▸ **Yönergeler**:
1) Sayfa metninde "saat 12:07 üşüyorum." sözlerini içeren ifadeyle açılıp "geçiyor. bir süreliğine." ile kapanan bölümü aynen yazın.
2) Sayfa metninde "arkadan biri çakmak rica ediyor" sözleriyle başlayan paragrafı, temel bilgilerini koruyarak maddeler hâlinde yeniden yazın.

20 Aralık 2013 Cuma

saat 12:07 üşüyorum. hava soğuk, paketinden çıkardım sigaramı yakıyorum. yaktıktan sonra fark ediyorum ki küllükte yarısına kadar kendisini öldürmüş bir sigaram var, kendimi durduruyorum. ellerimi ilk nefesim ile ısıtmaya çalışıyorum. yetmiyor. sonra ciğerime hava doldurup onu orada hapsediyorum, titremem geçiyor. bir süreliğine. 
arkadan biri çakmak rica ediyor, bakmadan veriyorum. duyuyorum teşekkür ediyor, sonra salıları platese gittiğini söylüyor bu bana değil. bunu duymamam gerekiyor. saat 12:09 hava hala soğuk, ısıtıcının bir esprisi yok o bölgenin sorumlusu kız gelip küllüğümü değiştiriyor, yüzüne bakmadan gülümsüyorum. gidiyor.

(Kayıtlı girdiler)

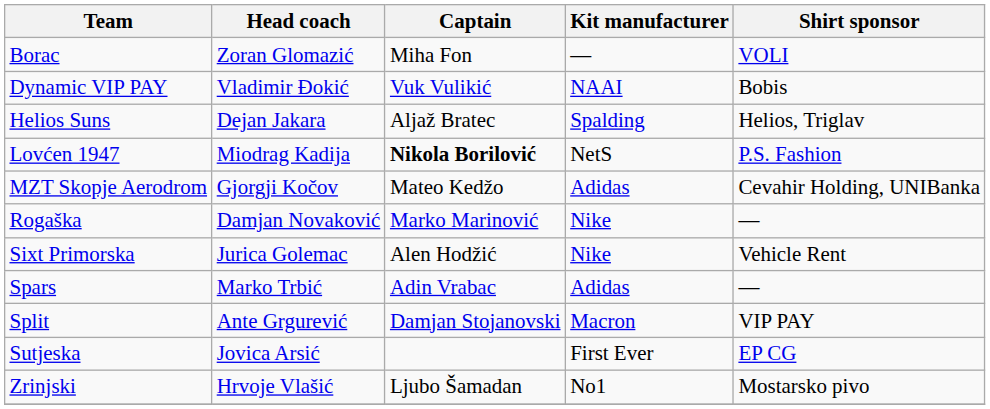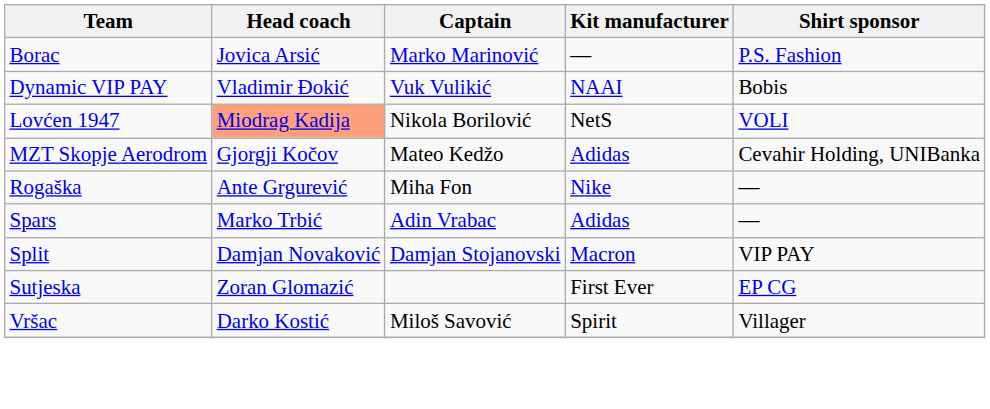Borac | Head coach: Zoran Glomazić -> Jovica Arsić
Borac | Captain: Miha Fon -> Marko Marinović
Borac | Shirt sponsor: VOLI -> P.S. Fashion
- row: Helios Suns | Dejan Jakara | Aljaž Bratec | Spalding | Helios, Triglav
Lovćen 1947 | Head coach: no background -> lightsalmon background
Lovćen 1947 | Captain: bold -> normal
Lovćen 1947 | Shirt sponsor: P.S. Fashion -> VOLI
Rogaška | Head coach: Damjan Novaković -> Ante Grgurević
Rogaška | Captain: Marko Marinović -> Miha Fon
- row: Sixt Primorska | Jurica Golemac | Alen Hodžić | Nike | Vehicle Rent
Split | Head coach: Ante Grgurević -> Damjan Novaković
Sutjeska | Head coach: Jovica Arsić -> Zoran Glomazić
+ row: Vršac | Darko Kostić | Miloš Savović | Spirit | Villager
- row: Zrinjski | Hrvoje Vlašić | Ljubo Šamadan | No1 | Mostarsko pivo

▸ **Cevaplar**:
1)
saat 12:07 üşüyorum. hava soğuk, paketinden çıkardım sigaramı yakıyorum. yaktıktan sonra fark ediyorum ki küllükte yarısına kadar kendisini öldürmüş bir sigaram var, kendimi durduruyorum. ellerimi ilk nefesim ile ısıtmaya çalışıyorum. yetmiyor. sonra ciğerime hava doldurup onu orada hapsediyorum, titremem geçiyor. bir süreliğine.

2)
- Arkadan biri çakmak istiyor; anlatıcı bakmadan veriyor.
- Kişi teşekkür ediyor, ardından salıları platese gittiğini söylüyor; bu söz anlatıcıya söylenmiyor ve anlatıcının bunu duymaması gerekiyor.
- Saat 12:09'da hava hâlâ soğuk ve ısıtıcı işe yaramıyor.
- O bölgeden sorumlu kız gelip küllüğü değiştiriyor.
- Anlatıcı kızın yüzüne bakmadan gülümsüyor, kız gidiyor.